==== Excerpted text ====

Thanks for answering those questions.
Based on your answers, you could consider the following suggestions:
A. Storing tokens for read/proxy operations on client devices
Operations where the backend is only proxying requests to the third party API can be performed by the client application.
For that, you can initiate an Authorization Code flow with PKCE on the client application. This flow doesn’t require the client to present a secret, when exchanging the authorization code for a token.
The token can then be stored on the client’s device.
Pros:
- The backend no longer needs to gives a proxy token to the client application
- The client application can also store the refresh token, in order to refresh the access token, once it expires
Cons:
- Depending on the scopes requested and how sensitive the 3rd party API operations are, your security model might not allow you to store these tokens on the client application
- If the backend still needs to perform some transformations before delivering the result to the client application, it will still require a different token e.g. backend can run cron jobs at any time, the client application might not (phone has no network, etc.)

==== Record set ====

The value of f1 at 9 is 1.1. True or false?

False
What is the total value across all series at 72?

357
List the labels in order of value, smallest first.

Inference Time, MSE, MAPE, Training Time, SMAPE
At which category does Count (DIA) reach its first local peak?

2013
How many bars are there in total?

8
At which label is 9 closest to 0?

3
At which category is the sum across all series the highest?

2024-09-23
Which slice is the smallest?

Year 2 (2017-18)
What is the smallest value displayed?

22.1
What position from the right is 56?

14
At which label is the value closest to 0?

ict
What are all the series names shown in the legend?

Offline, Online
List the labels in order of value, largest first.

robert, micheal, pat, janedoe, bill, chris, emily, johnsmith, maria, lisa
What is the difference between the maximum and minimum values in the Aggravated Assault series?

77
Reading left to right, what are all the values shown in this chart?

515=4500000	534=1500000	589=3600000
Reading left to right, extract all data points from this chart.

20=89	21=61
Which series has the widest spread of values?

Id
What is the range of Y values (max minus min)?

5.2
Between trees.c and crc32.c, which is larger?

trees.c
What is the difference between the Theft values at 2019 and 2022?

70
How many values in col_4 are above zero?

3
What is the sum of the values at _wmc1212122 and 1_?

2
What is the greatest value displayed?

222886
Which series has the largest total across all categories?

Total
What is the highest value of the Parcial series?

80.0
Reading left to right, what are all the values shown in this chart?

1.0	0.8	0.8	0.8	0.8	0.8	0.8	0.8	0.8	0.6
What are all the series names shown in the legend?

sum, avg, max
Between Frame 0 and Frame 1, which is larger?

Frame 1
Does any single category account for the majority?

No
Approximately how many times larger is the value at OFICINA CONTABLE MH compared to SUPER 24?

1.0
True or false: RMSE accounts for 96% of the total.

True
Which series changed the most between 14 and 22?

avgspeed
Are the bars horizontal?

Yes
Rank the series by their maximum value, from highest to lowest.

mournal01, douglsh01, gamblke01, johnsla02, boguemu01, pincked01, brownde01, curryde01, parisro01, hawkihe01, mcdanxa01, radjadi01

====

### Things to do
1 – Repeat word for word the part of the token storage advice that begins at the words "For that, you" and stops after "the client’s device.".
2 – Reproduce the entire chart listing line for line, with no changes.

### Responses
1 –
For that, you can initiate an Authorization Code flow with PKCE on the client application. This flow doesn’t require the client to present a secret, when exchanging the authorization code for a token.
The token can then be stored on the client’s device.

2 –
The value of f1 at 9 is 1.1. True or false?

False
What is the total value across all series at 72?

357
List the labels in order of value, smallest first.

Inference Time, MSE, MAPE, Training Time, SMAPE
At which category does Count (DIA) reach its first local peak?

2013
How many bars are there in total?

8
At which label is 9 closest to 0?

3
At which category is the sum across all series the highest?

2024-09-23
Which slice is the smallest?

Year 2 (2017-18)
What is the smallest value displayed?

22.1
What position from the right is 56?

14
At which label is the value closest to 0?

ict
What are all the series names shown in the legend?

Offline, Online
List the labels in order of value, largest first.

robert, micheal, pat, janedoe, bill, chris, emily, johnsmith, maria, lisa
What is the difference between the maximum and minimum values in the Aggravated Assault series?

77
Reading left to right, what are all the values shown in this chart?

515=4500000	534=1500000	589=3600000
Reading left to right, extract all data points from this chart.

20=89	21=61
Which series has the widest spread of values?

Id
What is the range of Y values (max minus min)?

5.2
Between trees.c and crc32.c, which is larger?

trees.c
What is the difference between the Theft values at 2019 and 2022?

70
How many values in col_4 are above zero?

3
What is the sum of the values at _wmc1212122 and 1_?

2
What is the greatest value displayed?

222886
Which series has the largest total across all categories?

Total
What is the highest value of the Parcial series?

80.0
Reading left to right, what are all the values shown in this chart?

1.0	0.8	0.8	0.8	0.8	0.8	0.8	0.8	0.8	0.6
What are all the series names shown in the legend?

sum, avg, max
Between Frame 0 and Frame 1, which is larger?

Frame 1
Does any single category account for the majority?

No
Approximately how many times larger is the value at OFICINA CONTABLE MH compared to SUPER 24?

1.0
True or false: RMSE accounts for 96% of the total.

True
Which series changed the most between 14 and 22?

avgspeed
Are the bars horizontal?

Yes
Rank the series by their maximum value, from highest to lowest.

mournal01, douglsh01, gamblke01, johnsla02, boguemu01, pincked01, brownde01, curryde01, parisro01, hawkihe01, mcdanxa01, radjadi01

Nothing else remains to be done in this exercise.